§ **HOW TO COMPLETE THIS TASK**
Could you copy every line in the listing below that has the word "labels"?
--------------------------------------------------
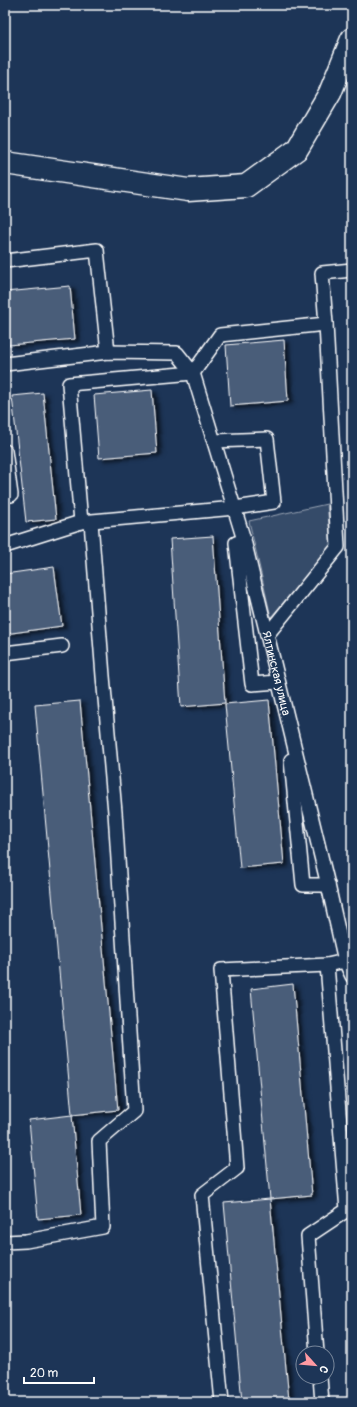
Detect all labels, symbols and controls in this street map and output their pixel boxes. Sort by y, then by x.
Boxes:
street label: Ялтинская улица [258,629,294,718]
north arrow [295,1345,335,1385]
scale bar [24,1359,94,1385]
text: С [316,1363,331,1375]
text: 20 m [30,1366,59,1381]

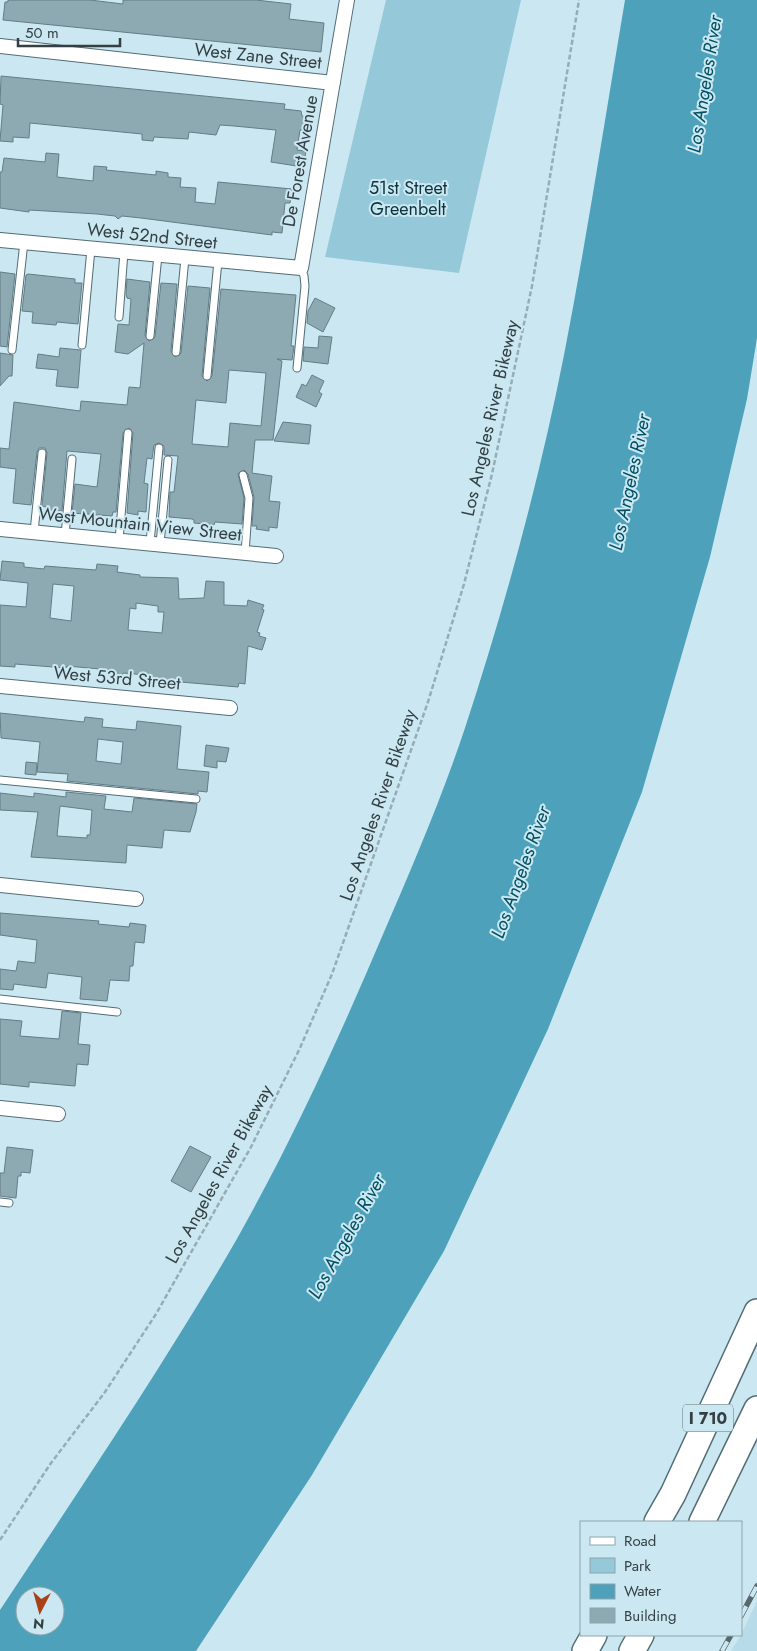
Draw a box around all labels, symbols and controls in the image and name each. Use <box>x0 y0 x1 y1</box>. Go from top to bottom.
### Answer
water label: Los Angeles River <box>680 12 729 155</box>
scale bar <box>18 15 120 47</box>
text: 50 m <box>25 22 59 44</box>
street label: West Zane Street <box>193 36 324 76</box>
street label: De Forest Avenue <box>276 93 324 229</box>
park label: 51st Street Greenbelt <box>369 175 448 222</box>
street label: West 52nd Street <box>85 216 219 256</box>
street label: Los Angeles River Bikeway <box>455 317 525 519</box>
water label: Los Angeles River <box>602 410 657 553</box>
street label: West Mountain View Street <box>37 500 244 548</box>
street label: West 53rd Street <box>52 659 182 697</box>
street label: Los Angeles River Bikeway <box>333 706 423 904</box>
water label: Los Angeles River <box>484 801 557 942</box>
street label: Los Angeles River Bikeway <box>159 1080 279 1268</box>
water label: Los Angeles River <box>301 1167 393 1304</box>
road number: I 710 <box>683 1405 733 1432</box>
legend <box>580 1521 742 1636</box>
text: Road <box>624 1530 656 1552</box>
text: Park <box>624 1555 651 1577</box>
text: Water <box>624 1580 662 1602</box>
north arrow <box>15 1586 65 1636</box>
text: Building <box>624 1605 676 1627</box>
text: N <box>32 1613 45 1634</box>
--------------------------------------------------
§ **SOLUTION**
Detect all labels, symbols and controls in this street map and output their pixel boxes. Sort by y, then by x.
Draw a box around all labels, symbols and controls in the image and name each. Use <box>x0 y0 x1 y1</box>. Go from top to bottom.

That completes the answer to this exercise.